-- Фрагмент документа --
******************************
Но в конце концов всеми этими сварами, стычками да науськиваниями подписали приказчики сами себе смертный приговор. В январе 1711 года верхнекамчатские казаки снова поднялись на бунт, приговорив всех троих приказчиков к смертной казни. Справив кровавую тризну в Верхнем остроге, они отправились в Нижний — за Атласовым.
И вот на том их пути и встретился возвращавшийся из Нижнекамчатска и ничего не знавший еще о бунте Иван Козыревский. Он тут же был арестован, ограблен, хорошенько избит за сопротивление и насильно захвачен бунтовщиками с собой в Нижний острог.
Тут-то ненависть Козыревского к Атласову перевесила чашу весов, и обиды на верхнекамчатцев за грабеж и побои показались мелочью по сравнению с тем, что он может теперь сполна отомстить Атласову за все его прошлые злодеяния. Так Иван Козыревский примыкает к бунту, подчиняясь против своей воли неистовой силе того неподвластного ему рока, который уже управлял его судьбой и толкал на такие поступки, предотвратить которые никто был не в силе.
******************************
-- Предоставленный материал --
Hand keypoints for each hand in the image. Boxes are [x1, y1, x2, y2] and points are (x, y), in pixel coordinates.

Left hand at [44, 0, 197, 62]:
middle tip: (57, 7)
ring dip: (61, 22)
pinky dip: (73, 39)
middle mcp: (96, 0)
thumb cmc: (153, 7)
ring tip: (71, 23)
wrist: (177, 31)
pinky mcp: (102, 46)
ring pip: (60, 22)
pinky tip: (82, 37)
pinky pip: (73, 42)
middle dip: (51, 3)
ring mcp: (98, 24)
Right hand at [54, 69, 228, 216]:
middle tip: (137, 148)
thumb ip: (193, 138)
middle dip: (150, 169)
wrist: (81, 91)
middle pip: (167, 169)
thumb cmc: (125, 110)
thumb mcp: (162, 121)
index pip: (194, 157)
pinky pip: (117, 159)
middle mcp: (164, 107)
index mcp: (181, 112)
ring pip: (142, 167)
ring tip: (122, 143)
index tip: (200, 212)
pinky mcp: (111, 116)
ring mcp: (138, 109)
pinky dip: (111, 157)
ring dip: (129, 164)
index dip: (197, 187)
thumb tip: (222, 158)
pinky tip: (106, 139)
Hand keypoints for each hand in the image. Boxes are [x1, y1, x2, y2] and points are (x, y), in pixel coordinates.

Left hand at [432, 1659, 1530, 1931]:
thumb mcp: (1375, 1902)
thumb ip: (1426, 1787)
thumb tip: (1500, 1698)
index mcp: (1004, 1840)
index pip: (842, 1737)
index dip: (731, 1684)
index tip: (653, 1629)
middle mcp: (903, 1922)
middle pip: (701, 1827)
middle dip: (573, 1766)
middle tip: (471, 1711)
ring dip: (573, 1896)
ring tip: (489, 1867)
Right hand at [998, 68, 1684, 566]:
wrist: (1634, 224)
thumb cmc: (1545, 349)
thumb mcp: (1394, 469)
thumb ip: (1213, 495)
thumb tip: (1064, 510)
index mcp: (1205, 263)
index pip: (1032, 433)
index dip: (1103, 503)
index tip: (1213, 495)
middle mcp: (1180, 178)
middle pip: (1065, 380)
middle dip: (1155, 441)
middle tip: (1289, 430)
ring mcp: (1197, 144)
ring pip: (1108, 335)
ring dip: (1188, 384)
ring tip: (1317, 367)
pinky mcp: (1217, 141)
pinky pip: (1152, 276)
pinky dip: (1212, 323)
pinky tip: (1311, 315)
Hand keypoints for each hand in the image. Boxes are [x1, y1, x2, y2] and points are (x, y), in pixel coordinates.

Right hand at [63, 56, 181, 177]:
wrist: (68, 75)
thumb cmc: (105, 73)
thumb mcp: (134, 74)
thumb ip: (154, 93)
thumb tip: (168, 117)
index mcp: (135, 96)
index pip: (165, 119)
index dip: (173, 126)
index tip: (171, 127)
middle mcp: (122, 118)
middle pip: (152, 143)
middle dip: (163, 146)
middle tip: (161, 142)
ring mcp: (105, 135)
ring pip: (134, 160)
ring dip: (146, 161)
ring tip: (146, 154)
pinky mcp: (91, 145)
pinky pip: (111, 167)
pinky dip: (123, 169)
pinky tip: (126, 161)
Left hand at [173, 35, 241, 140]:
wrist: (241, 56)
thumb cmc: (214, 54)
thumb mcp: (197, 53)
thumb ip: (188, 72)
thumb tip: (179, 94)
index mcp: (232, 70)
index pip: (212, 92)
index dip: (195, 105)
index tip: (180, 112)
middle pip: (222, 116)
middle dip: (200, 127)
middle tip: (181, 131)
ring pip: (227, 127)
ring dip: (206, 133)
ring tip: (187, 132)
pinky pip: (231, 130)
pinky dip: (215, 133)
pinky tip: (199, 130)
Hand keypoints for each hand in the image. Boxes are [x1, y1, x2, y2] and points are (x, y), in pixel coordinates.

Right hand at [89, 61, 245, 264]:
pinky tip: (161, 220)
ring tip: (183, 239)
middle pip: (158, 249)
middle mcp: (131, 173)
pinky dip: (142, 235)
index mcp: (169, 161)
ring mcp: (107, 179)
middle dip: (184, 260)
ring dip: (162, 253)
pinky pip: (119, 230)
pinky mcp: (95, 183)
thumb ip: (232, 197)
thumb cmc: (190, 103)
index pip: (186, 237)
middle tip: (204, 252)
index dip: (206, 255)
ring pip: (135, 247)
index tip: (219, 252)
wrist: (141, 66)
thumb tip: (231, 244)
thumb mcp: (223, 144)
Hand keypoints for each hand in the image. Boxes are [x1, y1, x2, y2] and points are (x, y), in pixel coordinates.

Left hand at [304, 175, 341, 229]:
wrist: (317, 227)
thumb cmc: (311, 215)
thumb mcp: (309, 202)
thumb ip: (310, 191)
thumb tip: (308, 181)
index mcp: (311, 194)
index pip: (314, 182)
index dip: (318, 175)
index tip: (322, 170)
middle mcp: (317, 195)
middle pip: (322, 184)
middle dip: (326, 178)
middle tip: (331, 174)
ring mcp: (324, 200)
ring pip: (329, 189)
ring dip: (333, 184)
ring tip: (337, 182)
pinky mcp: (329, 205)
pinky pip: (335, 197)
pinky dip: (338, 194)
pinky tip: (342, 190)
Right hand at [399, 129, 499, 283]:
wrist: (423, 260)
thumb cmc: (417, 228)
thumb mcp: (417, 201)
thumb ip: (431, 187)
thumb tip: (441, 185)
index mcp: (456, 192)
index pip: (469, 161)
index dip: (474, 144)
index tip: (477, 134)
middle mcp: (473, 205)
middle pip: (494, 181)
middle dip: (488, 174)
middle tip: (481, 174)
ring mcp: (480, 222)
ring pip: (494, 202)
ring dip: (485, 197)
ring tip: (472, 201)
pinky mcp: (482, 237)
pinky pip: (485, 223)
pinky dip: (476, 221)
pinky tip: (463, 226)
******************************
-- Что требуется --
Переведите на английский язык следующее предложение из отрывка о камчатском бунте: «В январе 1711 года верхнекамчатские казаки снова поднялись на бунт, приговорив всех троих приказчиков к смертной казни».

-- Поле для ответа --
In January 1711, the Upper Kamchatka Cossacks rose in revolt once again, sentencing all three prikazchiks to death.